The stories become like snapshots handed around the table, prompting memories and experiences. Gallienne talks of the handful of times he wound up in underground bunkers in London during bombing.
“It is a sorrowful state during an air raid, but also a beautiful state,” he says. “You really saw humanity.”
Mothers would hand a stranger her baby and a bottle, trusting them completely to feed her child while nursing another.
“You’re quite right,” says Gage. “They were so together.”
Migs recalled trips to London’s Victoria Station where he followed suit when people climbed under trolleys as the unmanned bombs were heard approaching. “Then everybody just got up and carried on.”

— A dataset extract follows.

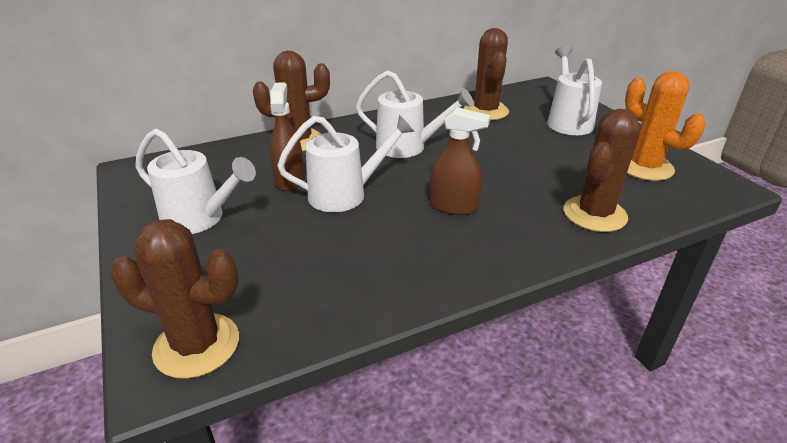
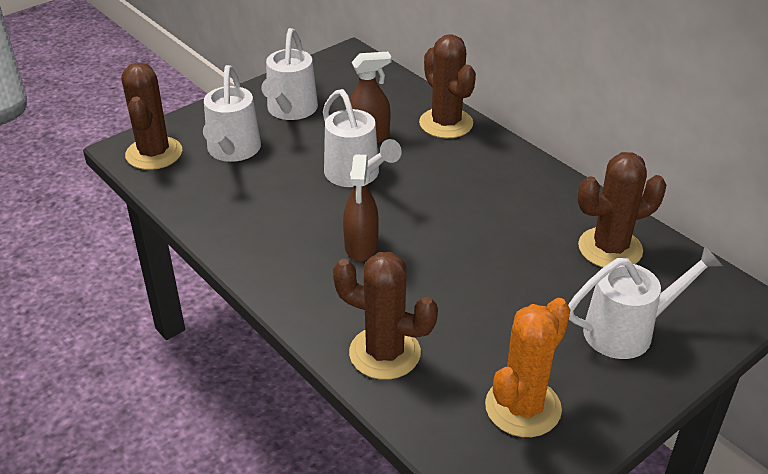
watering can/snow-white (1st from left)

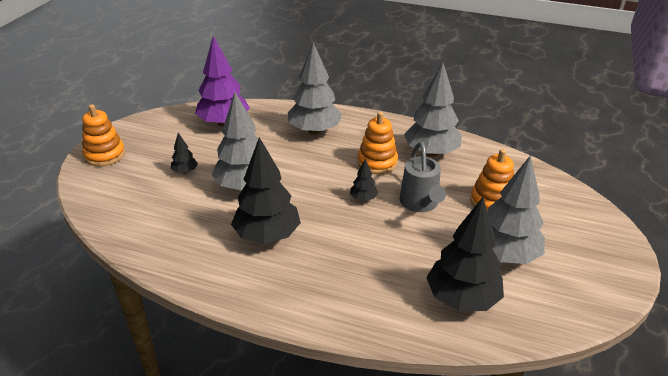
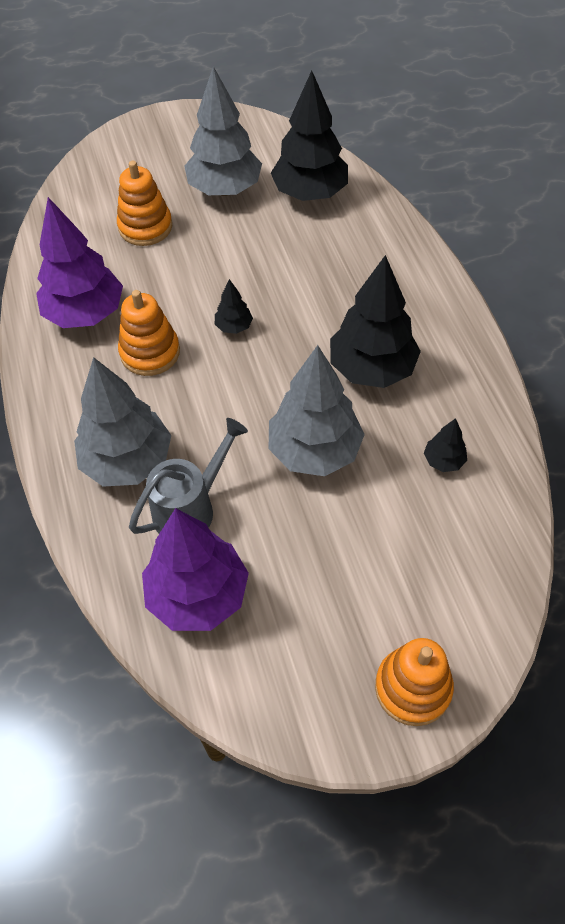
fir tree/jet-black (4th from left); watering can/gray; fir tree/violet (1st from left)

Dr. Michael Cooper wound up doing cleanup after the war, shipping people home again with the Indian Army, in India. He and some pals went down to try and sign up at 16, but the army wouldn’t have it.
“They couldn’t take us in until we were 17 1/2… for me that happened in April of ’45 so my veteran’s service was not very long, as you can imagine,” he said.
“We went down to Kent in the Queens Royal Regiment. We were training jungle warfare in the south Downs of England,” he says, to a titter around the table. “They were teaching us how to react to the Japanese in Burma, because we were all going to join the Indian Army.
“They were doing the jungle warfare when victory was declared and we spent the remainder of our six months in Britain training then went to Bangalor in India.
“We spent the rest of the time in movement control in Bombay,” he said, “putting people on ships and getting the Brits back to England and bringing back the Indian Army from Europe.“The first people to be evacuated from India were placed on the ships and went in February 1946.”
He spent another two years in the military.
“I was told I could be sent anywhere in the world,” said Walter Gibson, “The way things turned out I ended up spending most of the war in Canada….Most of my service was at No. 3 Wireless School (in Winnipeg) where we taught Australian and New Zealand students in the air force.”
Today, Nov. 11, the same room at Carlton House features photos and mementos of these and other residents with tales to share. They’ll hold their own small ceremony at 11 a.m. to honour and remember those who did not come home.